**Exercise aim:** Return the data below verbatim, every line in its original order and form.

+++

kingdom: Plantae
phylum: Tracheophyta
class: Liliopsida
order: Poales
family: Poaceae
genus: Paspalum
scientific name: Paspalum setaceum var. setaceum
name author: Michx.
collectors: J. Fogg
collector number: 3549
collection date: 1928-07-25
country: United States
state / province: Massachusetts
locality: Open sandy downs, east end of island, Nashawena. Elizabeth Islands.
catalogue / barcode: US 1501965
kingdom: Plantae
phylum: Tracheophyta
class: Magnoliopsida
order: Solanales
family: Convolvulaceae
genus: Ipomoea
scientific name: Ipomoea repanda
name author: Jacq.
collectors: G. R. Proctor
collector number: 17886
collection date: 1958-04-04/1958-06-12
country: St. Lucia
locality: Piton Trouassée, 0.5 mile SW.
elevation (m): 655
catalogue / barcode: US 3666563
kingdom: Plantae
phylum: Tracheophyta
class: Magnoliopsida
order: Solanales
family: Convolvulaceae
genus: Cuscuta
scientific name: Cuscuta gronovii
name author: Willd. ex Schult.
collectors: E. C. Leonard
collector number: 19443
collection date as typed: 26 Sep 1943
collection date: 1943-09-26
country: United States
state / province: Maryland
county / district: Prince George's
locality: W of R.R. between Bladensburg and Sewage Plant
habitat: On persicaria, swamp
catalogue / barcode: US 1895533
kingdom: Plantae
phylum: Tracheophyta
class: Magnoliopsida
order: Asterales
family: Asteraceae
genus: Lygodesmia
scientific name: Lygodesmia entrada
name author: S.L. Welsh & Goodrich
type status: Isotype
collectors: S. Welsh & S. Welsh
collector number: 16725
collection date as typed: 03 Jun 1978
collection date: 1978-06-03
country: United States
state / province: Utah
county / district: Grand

+++

**Written solution:**
kingdom: Plantae
phylum: Tracheophyta
class: Liliopsida
order: Poales
family: Poaceae
genus: Paspalum
scientific name: Paspalum setaceum var. setaceum
name author: Michx.
collectors: J. Fogg
collector number: 3549
collection date: 1928-07-25
country: United States
state / province: Massachusetts
locality: Open sandy downs, east end of island, Nashawena. Elizabeth Islands.
catalogue / barcode: US 1501965
kingdom: Plantae
phylum: Tracheophyta
class: Magnoliopsida
order: Solanales
family: Convolvulaceae
genus: Ipomoea
scientific name: Ipomoea repanda
name author: Jacq.
collectors: G. R. Proctor
collector number: 17886
collection date: 1958-04-04/1958-06-12
country: St. Lucia
locality: Piton Trouassée, 0.5 mile SW.
elevation (m): 655
catalogue / barcode: US 3666563
kingdom: Plantae
phylum: Tracheophyta
class: Magnoliopsida
order: Solanales
family: Convolvulaceae
genus: Cuscuta
scientific name: Cuscuta gronovii
name author: Willd. ex Schult.
collectors: E. C. Leonard
collector number: 19443
collection date as typed: 26 Sep 1943
collection date: 1943-09-26
country: United States
state / province: Maryland
county / district: Prince George's
locality: W of R.R. between Bladensburg and Sewage Plant
habitat: On persicaria, swamp
catalogue / barcode: US 1895533
kingdom: Plantae
phylum: Tracheophyta
class: Magnoliopsida
order: Asterales
family: Asteraceae
genus: Lygodesmia
scientific name: Lygodesmia entrada
name author: S.L. Welsh & Goodrich
type status: Isotype
collectors: S. Welsh & S. Welsh
collector number: 16725
collection date as typed: 03 Jun 1978
collection date: 1978-06-03
country: United States
state / province: Utah
county / district: Grand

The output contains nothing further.